Sex and Lies by Leïla Slimani

Sex and Lies by Leïla Slimani

Author:Leïla Slimani [Leïla Slimani]
Language: eng
Format: epub
ISBN: 9780571355051
Publisher: Faber & Faber
Published: 2019-02-20T16:00:00+00:00


MALIKA*

MAKING LOVE: THE ORIGINAL SIN

Malika is forty. She’s single and has never been married. A doctor, she has been posted to a rural practice, in a deeply conservative region, far from the big urban centres. She lives alone, a long way from her family. Her parents are laid-back. Her religious education was not particularly strict.

We had quite a classic education: it was all about good and evil and respect for your elders. We were never separated from the boys, we threw parties at home, we all travelled together. It was very free. Of course, we never went to nightclubs and, generally speaking, our outings were among a very limited circle of people. But I never found that particularly frustrating.
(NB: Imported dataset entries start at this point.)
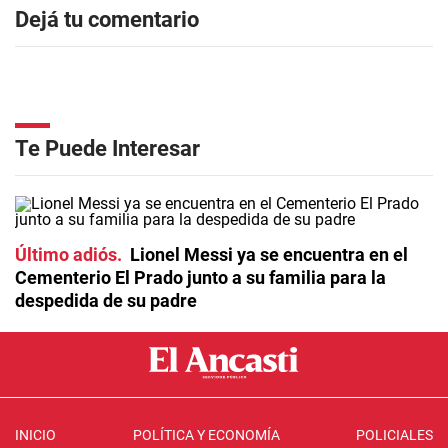
Dejá tu comentario
Te Puede Interesar
Último adiós
Lionel Messi ya se encuentra en el
Cementerio El Prado junto a su familia para la
despedida de su padre
INICIO
POLÍTICA Y ECONOMÍA
POLICIALES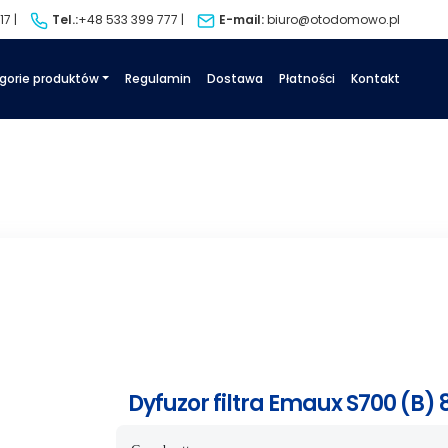
7 |
Tel.:
+48 533 399 777
|
E-mail:
biuro@otodomowo.pl
gorie produktów
Regulamin
Dostawa
Płatności
Kontakt
Dyfuzor filtra Emaux S700 (B) 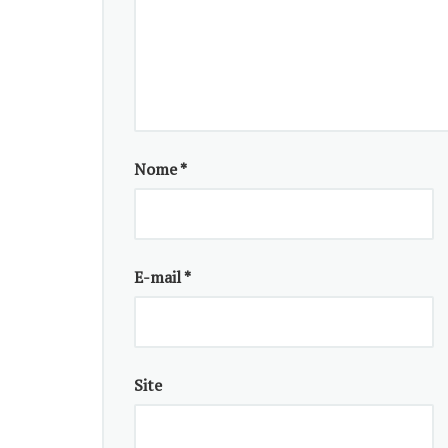
Nome
*
E-mail
*
Site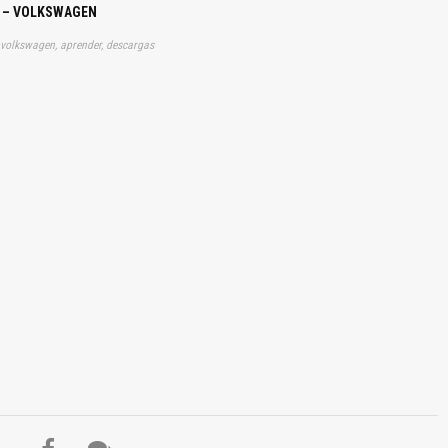
S – VOLKSWAGEN
, volkswagen, aprender, descargas
El Título es incorrecto según el contenido.
Texto o Imagen de portada son erróneos.
No carga o no se visualiza el contenido.
Reportar otro tipo de error...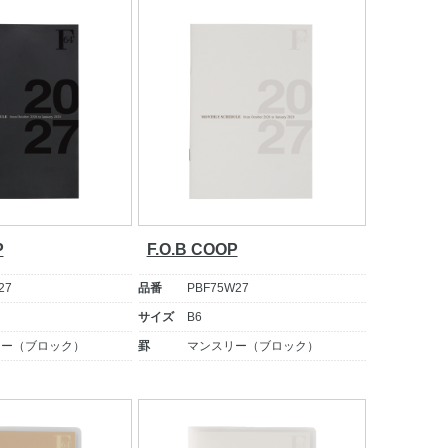
P
F.O.B COOP
27
品番
PBF75W27
サイズ
B6
リー（ブロック）
罫
マンスリー（ブロック）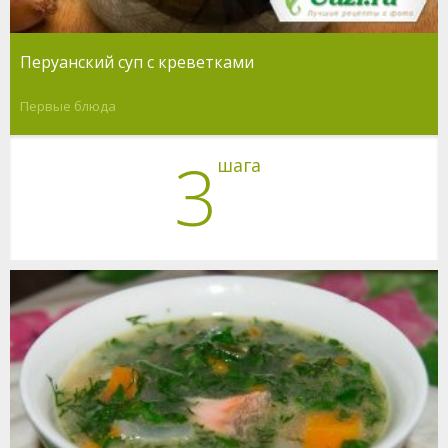
Перуанский суп с креветками
Первые блюда
3
шага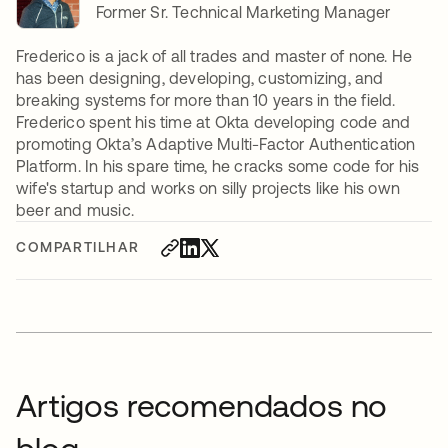
Former Sr. Technical Marketing Manager
Frederico is a jack of all trades and master of none. He
has been designing, developing, customizing, and
breaking systems for more than 10 years in the field.
Frederico spent his time at Okta developing code and
promoting Okta’s Adaptive Multi-Factor Authentication
Platform. In his spare time, he cracks some code for his
wife's startup and works on silly projects like his own
beer and music.
COMPARTILHAR
Artigos recomendados no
Like most of the women I have spoken to, Malika cannot recall ever receiving any sex education. There were no taboos, we didn’t live in shame. That said, we never talked about contraception or protection. In any case, if you lose your virginity, you must be married, so problem solved!

Malika came late to sex. She only met her first boyfriend towards the end of her first year at uni, and her relationship with him was a chaste one. She was twenty-four when, for the first time, one of her friends announced she had slept with a boy one night, just like that.
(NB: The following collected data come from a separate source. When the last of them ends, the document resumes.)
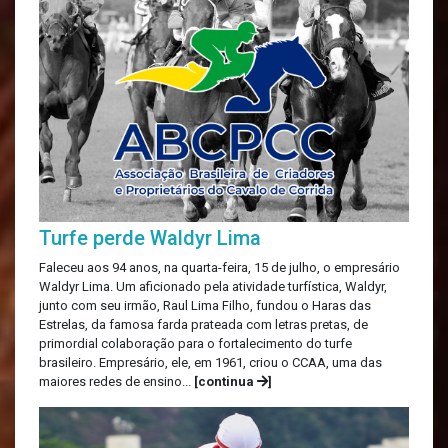
Turfe perde Waldyr Lima
Faleceu aos 94 anos, na quarta-feira, 15 de julho, o empresário
Waldyr Lima. Um aficionado pela atividade turfística, Waldyr,
junto com seu irmão, Raul Lima Filho, fundou o Haras das
Estrelas, da famosa farda prateada com letras pretas, de
primordial colaboração para o fortalecimento do turfe
brasileiro. Empresário, ele, em 1961, criou o CCAA, uma das
maiores redes de ensino...
[continua
]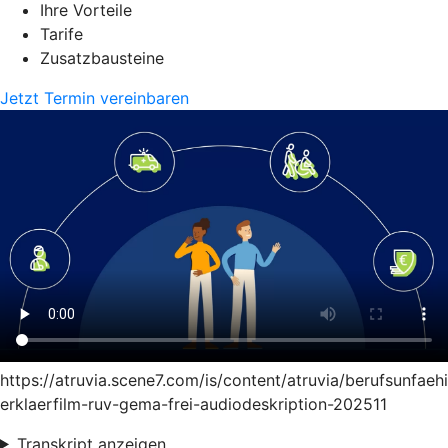
Ihre Vorteile
Tarife
Zusatzbausteine
Jetzt Termin vereinbaren
https://atruvia.scene7.com/is/content/atruvia/berufsunfaeh
erklaerfilm-ruv-gema-frei-audiodeskription-202511
Transkript anzeigen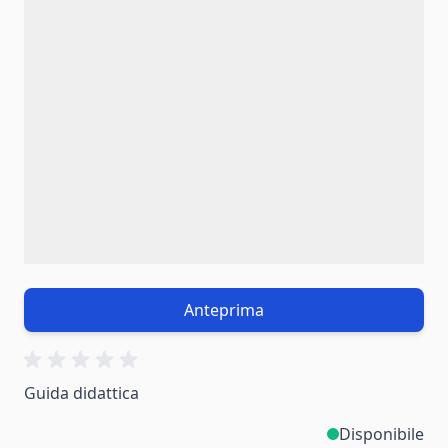
Anteprima
Guida didattica
Disponibile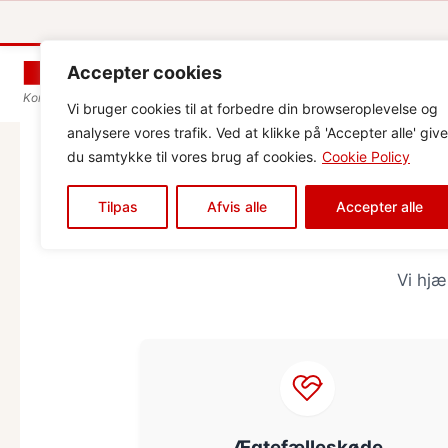
Accepter cookies
Korrekt ejerskifte når livet ændrer retning
Vi bruger cookies til at forbedre din browseroplevelse og
analysere vores trafik. Ved at klikke på 'Accepter alle' give
du samtykke til vores brug af cookies.
Cookie Policy
Tilpas
Afvis alle
Accepter alle
Vi hjæ
Ægtefælleskøde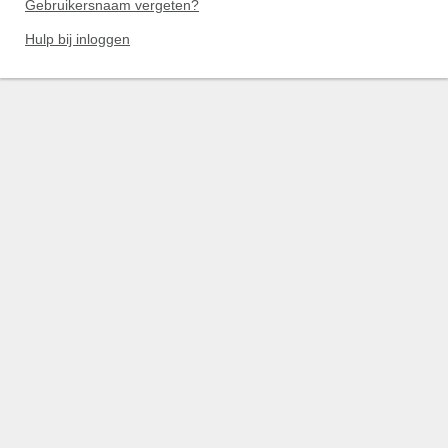
Gebruikersnaam vergeten?
Hulp bij inloggen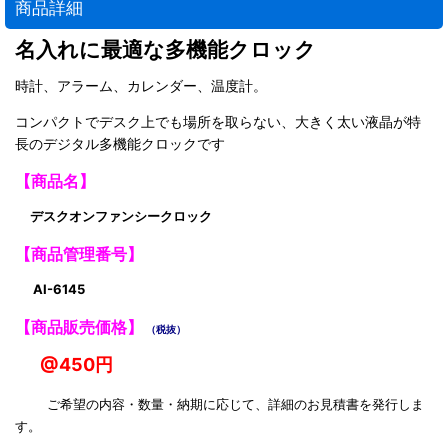
商品詳細
名入れに最適な多機能クロック
時計、アラーム、カレンダー、温度計。
コンパクトでデスク上でも場所を取らない、大きく太い液晶が特
長のデジタル多機能クロックです
【商品名】
デスクオンファンシークロック
【商品管理番号】
AI-6145
【商品販売価格】
（税抜）
@450円
ご希望の内容・数量・納期に応じて、詳細のお見積書を発行しま
す。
I was terribly shocked. I started to lecture her, to tell her that now she absolutely had to marry him. Afterwards, I kept thinking about it for days and days. I went back to see her and apologised. That moment stayed with me. I realised that, like everyone else, I’d been conditioned. No one had ever specifically talked to me about virginity, I hadn’t given it a thought – and yet I had this very hard-line attitude.

Malika lost her virginity quite late, with a foreigner, an older man, whom she never considered marrying. By that age, I had left those constraints behind somewhat. While all around me my friends and sisters were marrying as virgins, I concentrated on my studies and won greater personal freedom and financial independence.

As a doctor, Malika has witnessed extremely difficult situations, scenes she is unlikely to have experienced had she gone on living in her middle-class family cocoon. Before I became a doctor, I had no idea how common virginity certificates are. That really shocked me. One morning at 8 a.m., back when I was doing my internship in gynaecology, a girl was brought in straight after her wedding night, for me to determine whether she’d been freshly or previously deflowered. I said, categorically, that it was fresh. I’d have covered up for her anyway. That incident left a bitter taste.

Another time, I fell out with a colleague who wanted to report a single woman in whom we had diagnosed an ectopic pregnancy. She’d begged us to keep her secret. But my colleague was furious. For him, it was more important to betray her to her family than to care for her.

In many ways, Malika’s life stands out as different in Moroccan society.